QUOTED TEXT.
▬▬▬
A lesson on hard work.
To the left of our house in Urker was a wilderness covered with boulders, and thorny gorse bushes. It was no more than a quarter acre, but to me, at seven years old it looked like a vast, forbidding jungle. It was around that time that my father was stricken with a severe bout of insanity. He decided one night, to become a farmer.
"Anyone with an ounce of common sense could do that," he snorted.
In 1950 he brought me and my mother from Kilmallock, County Limerick to his hometown of Crossmaglen, County Armagh for the first time. He had rented a cottage in Annamar, a small farming community, about two miles outside the town. There he would have observed his neighbors tilling and sowing their land with the greatest of ease. I believe that was where he got his inspiration and I hold those neighbors solely responsible for the nightmare I went through that spring and summer of 1956. I was duly recruited and drilled into becoming a not so merry ploughboy. Armed with a pick, shovel and an old spade that he borrowed from a friend, we both at that moment became farmers and began to till the soil.
"It's all about drainage, drainage is the key."
He took his coat off and hung it on a branch of the Holly tree that stood by the side of the house, then, after taking a long drink of water, handed me the bottle. He walked all around the garden then taking long, slow strides, stopping every now and then to look back toward the stream. I followed in his footsteps and had to run to keep up with him, sometimes tripping and falling over a twisted root or a jutting rock.
"What are we doing this for?”
“We’re taking the measurements. We need to know where to put the drains.”
Occasionally, neighbors would stop by to observe the goings on and to offer tidbits of wisdom. I recall one in particular who stood and watched for a half hour as we toiled, then after tapping his pipe on the heel of his boot, offered an opinion to my father.
"Mal, you must be mad. You're wasting your time, nothing will grow there. There are too many rocks. If I was you I wouldn’t bother with all that digging and hard work. You would be better off if you bought your vegetables from the grocer like I do. Save yourself a lot of sweat, not to mention the blisters."
“Ahh… is that yourself James?” said my father, then in a low voice muttered under his breath, “Fukkin’ gobshite.”
My father had also perfected the age old art of muttering, meaning he could say things under his breath that could only be heard if you were standing very close to him.
“Well James, time will tell and anyway, it keeps me out of the pub.”
James, who visited the local pub every day, visibly reddened and shuffled from one foot to the other. It was well known that his wife was not pleased with James’ daily excursions and could often be heard berating him loudly. As his composure recovered, James went on to give numerous other reasons as to why it was impossible to do what we were attempting. My father let him have his say and when he had finished, he said simply,
"As I said James, time will tell."
With that James turned on his heel and walked, unsteadily, off up the road.
We watched him for a while, then resumed our labors.
"That was one of the naysayers. You will meet plenty of them in your lifetime. Always let them have their say, then redouble your efforts."
He hated naysayers with a passion and explained that they will give you a hundred reasons as to why something can't be done, but never one positive reason as to how it could. This encounter only spurred my father on. Talk about slash and burn! It was as if he was possessed. He laid into the gorse bushes like a Crusader re-taking Jerusalem, and by the end of that first day we had a bonfire ten feet high that any *Orangeman* worth his salt would have paid good British pounds for, on the eve of the twelfth of July.
▬▬▬
SUPPLIED DATA.
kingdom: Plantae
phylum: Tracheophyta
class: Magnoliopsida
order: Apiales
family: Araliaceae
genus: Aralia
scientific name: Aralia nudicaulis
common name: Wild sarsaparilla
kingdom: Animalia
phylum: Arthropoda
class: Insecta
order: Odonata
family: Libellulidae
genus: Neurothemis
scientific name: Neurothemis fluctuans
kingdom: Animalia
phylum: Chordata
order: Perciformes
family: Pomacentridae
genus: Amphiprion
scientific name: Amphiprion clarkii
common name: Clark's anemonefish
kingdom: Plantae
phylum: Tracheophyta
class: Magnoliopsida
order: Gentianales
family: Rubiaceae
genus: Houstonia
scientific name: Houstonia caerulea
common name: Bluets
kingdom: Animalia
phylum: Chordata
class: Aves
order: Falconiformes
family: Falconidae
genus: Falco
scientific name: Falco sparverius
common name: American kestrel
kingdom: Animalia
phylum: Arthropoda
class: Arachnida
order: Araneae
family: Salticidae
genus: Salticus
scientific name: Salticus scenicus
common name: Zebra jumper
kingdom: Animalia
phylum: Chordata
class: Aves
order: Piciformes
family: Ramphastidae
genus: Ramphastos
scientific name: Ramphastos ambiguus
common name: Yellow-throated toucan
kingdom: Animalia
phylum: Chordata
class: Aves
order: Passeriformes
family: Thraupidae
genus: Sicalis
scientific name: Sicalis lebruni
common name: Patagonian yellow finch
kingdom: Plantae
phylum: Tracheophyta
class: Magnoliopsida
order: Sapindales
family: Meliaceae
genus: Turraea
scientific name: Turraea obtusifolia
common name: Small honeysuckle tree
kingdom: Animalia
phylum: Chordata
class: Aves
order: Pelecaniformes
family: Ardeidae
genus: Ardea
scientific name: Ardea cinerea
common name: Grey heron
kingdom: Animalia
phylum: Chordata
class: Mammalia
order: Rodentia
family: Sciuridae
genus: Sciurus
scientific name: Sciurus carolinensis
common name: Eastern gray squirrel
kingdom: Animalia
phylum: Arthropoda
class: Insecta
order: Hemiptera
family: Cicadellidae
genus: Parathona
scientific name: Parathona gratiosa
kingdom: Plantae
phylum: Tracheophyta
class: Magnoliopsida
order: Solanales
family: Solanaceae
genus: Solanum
▬▬▬
TO-DO LIST.
1. In the listing, lay out as a numbered list the lines from the line with "order: Araneae" to the line with "family: Solanaceae", both included, leaving out any blank lines.
2. Carry on the garden-clearing story from the point where it stops.
The listing and the garden-clearing story have different origins.

IN RESPONSE.
1.
1. order: Araneae
2. family: Salticidae
3. genus: Salticus
4. scientific name: Salticus scenicus
5. common name: Zebra jumper
6. kingdom: Animalia
7. phylum: Chordata
8. class: Aves
9. order: Piciformes
10. family: Ramphastidae
11. genus: Ramphastos
12. scientific name: Ramphastos ambiguus
13. common name: Yellow-throated toucan
14. kingdom: Animalia
15. phylum: Chordata
16. class: Aves
17. order: Passeriformes
18. family: Thraupidae
19. genus: Sicalis
20. scientific name: Sicalis lebruni
21. common name: Patagonian yellow finch
22. kingdom: Plantae
23. phylum: Tracheophyta
24. class: Magnoliopsida
25. order: Sapindales
26. family: Meliaceae
27. genus: Turraea
28. scientific name: Turraea obtusifolia
29. common name: Small honeysuckle tree
30. kingdom: Animalia
31. phylum: Chordata
32. class: Aves
33. order: Pelecaniformes
34. family: Ardeidae
35. genus: Ardea
36. scientific name: Ardea cinerea
37. common name: Grey heron
38. kingdom: Animalia
39. phylum: Chordata
40. class: Mammalia
41. order: Rodentia
42. family: Sciuridae
43. genus: Sciurus
44. scientific name: Sciurus carolinensis
45. common name: Eastern gray squirrel
46. kingdom: Animalia
47. phylum: Arthropoda
48. class: Insecta
49. order: Hemiptera
50. family: Cicadellidae
51. genus: Parathona
52. scientific name: Parathona gratiosa
53. kingdom: Plantae
54. phylum: Tracheophyta
55. class: Magnoliopsida
56. order: Solanales
57. family: Solanaceae

2.
I often thought years later that selling gorse bushes to Orangemen as fuel for their bonfires would be a great way to earn a few pounds. It might be better than scouring the streets for empties, as I did later on. When the heat from the bonfire died down, we started on the boulders and rocks and soon we had a stack of rocks and stones that any Norman invader bent on castle building, would have died for. It was then that I first heard him utter the dreaded word, trenching.
Trenching is the ancient art of draining any area prone to holding water because of poor soil quality. This is where the pick and shovel were utilized and dad and I set about digging the first trench. "Pick," he ordered and as I was in the role of quartermaster that day, I handed him the pick. He rolled up his sleeves, spat on his hands and with a stand back boy, command, commenced to assault the earth with a fervor equaled only in later years, when groups of hardy souls dug their way out of many British prison camps. He started at the far end of the garden, for that's how he now envisioned it, and dug a trench two feet wide and a foot and a half deep all the way to the stream that ran along the roadside, a distance of one hundred feet or so. Over the course of the next two weeks we dug two more identical trenches. It was at that moment in time I was given my first glimpse of the connection with the ancients.
"I'm going to show you how your ancestors did this. We need two types of flat stones."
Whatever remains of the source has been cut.